Avec Leçons de ténèbres, Werner Herzog s’offre au sein de son œuvre documentaire une polémique habituellement réservée à ses fictions les plus controversées. Fasciné par les images de guerre tournant en boucle sur les écrans de télévision lors de l’invasion irakienne du Koweït lors de la première Guerre du Golfe, Herzog improvise un tournage sur les lieux après que les américains aient fait place nette et les irakiens quitté le pays. Herzog construit un véritable poème visuel funèbre où il offre des vues aériennes de paysages dévastés, évoquant tour à tour un monde ancestral précédant l’humanité ou à l’inverse un univers post-apocalyptique où la présence humaine n’est qu’un vestige, un souvenir.

La grandiloquence est de mise avec l’usage de grandes compositions classiques (Verdi, Schuber, Wagner, Mahler) qui ajoute encore à l’emphase hypnotique de l’ensemble, à laquelle s’ajoute la voix-off d’Herzog qui déclame des tirades poétiques sur cet horizon en désolation. C’est réellement fascinant et provoque une sidération constante, notamment sur les vues de puits de pétrole en flamme après les bombardements irakiens qui matérialise littéralement l’imaginaire de fantasy d’un Tolkien en évoquant les description du Mordor dans Le Seigneur des Anneaux.
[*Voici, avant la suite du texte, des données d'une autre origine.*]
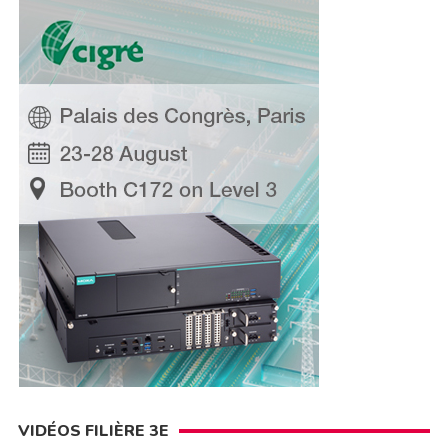
VIDÉOS FILIÈRE 3E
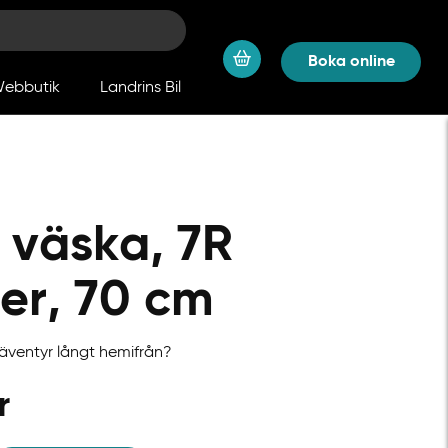
Boka online
ebbutik
Landrins Bil
väska, 7R
er, 70 cm
äventyr långt hemifrån?
r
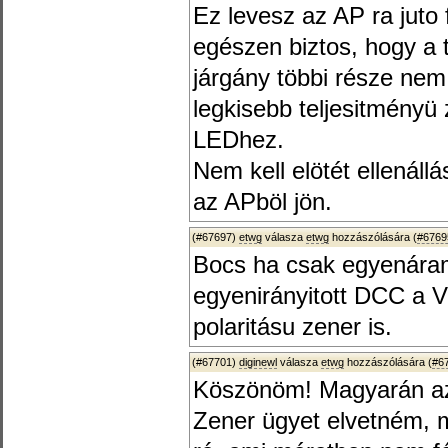
Ez levesz az AP ra juto 
egészen biztos, hogy a t
járgány többi része nem
legkisebb teljesitményü
LEDhez.
Nem kell elötét ellenál
az APböl jön.
(#67697)
etwg
válasza
etwg
hozzászólására (
#6769
Bocs ha csak egyenára
egyenirányitott DCC a V
polaritásu zener is.
(#67701)
diginewl
válasza
etwg
hozzászólására (
#6
Köszönöm! Magyarán az 
Zener ügyet elvetném, m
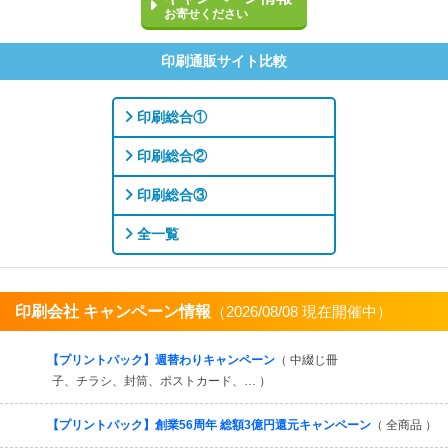
お寄せください
印刷通販サイト比較
印刷総合①
印刷総合②
印刷総合③
全一覧
印刷会社 キャンペーン情報
（2026/08/08 現在開催中）
すべてを見る
【プリントパック】週替わりキャンペーン
（ 中綴じ冊
子、チラシ、封筒、ポストカード、… ）
【プリントパック】創業56周年 総額3億円還元キャンペーン
（ 全商品 ）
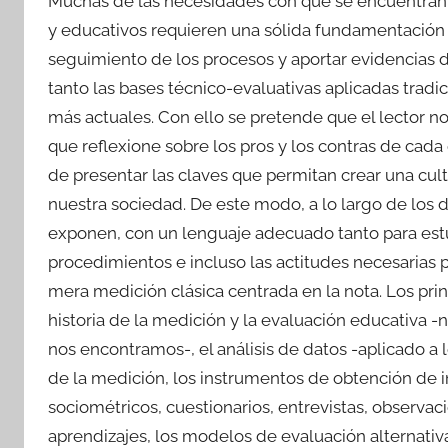
Muchas de las necesidades con que se encuentran l
y educativos requieren una sólida fundamentación pa
seguimiento de los procesos y aportar evidencias de
tanto las bases técnico-evaluativas aplicadas tradi
más actuales. Con ello se pretende que el lector n
que reflexione sobre los pros y los contras de cada
de presentar las claves que permitan crear una cul
nuestra sociedad. De este modo, a lo largo de los 
exponen, con un lenguaje adecuado tanto para estu
procedimientos e incluso las actitudes necesarias 
mera medición clásica centrada en la nota. Los princ
historia de la medición y la evaluación educativa 
nos encontramos-, el análisis de datos -aplicado a 
de la medición, los instrumentos de obtención de i
sociométricos, cuestionarios, entrevistas, observac
aprendizajes, los modelos de evaluación alternativ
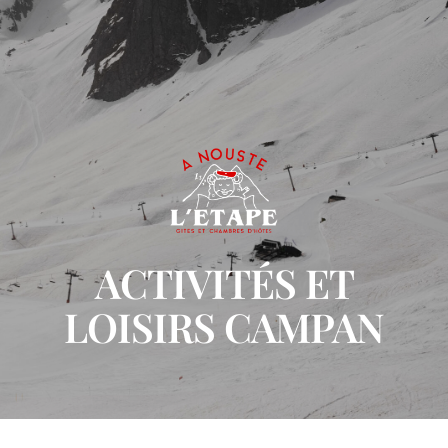
ACTIVITÉS ET
LOISIRS CAMPAN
Cette dévastation de l’espace fait écho à celle des êtres qui y vivent deux brefs entretiens avec des survivants ramène à une dimension plus concrète l’esthétisation que l’on aurait pu reprocher au filmage. Pourtant là encore l’image est plus parlante que les mots, que ce soit ces instruments de torture sur une table, cette mère balbutiante dans le souvenir de ses fils tué devant elle, cet autre mère racontant le drame de son fils muet depuis les maltraitances des soldats irakiens (et surtout le visage marqué du garçonnet)…

Herzog cherche l’équilibre entre les maux que suscitent la guerre et la beauté dérangeante de ses conséquences sur l’environnement. Ce sont des images qui méritent d’être capturées, immortalisées, aussi discutable soit la démarche. Cette « esthétisation » du malheur ne sera pas pardonnée à Herzog qui recevra un accueil houleux après la projection au Festival de Berlin où le film fut présenté. Il n’en reste pas moins un des films les plus représentatifs de la fascination d’Herzog pour la fin du monde, avec Fata Morgana (1971) dont il reprend la construction en treize chapitres.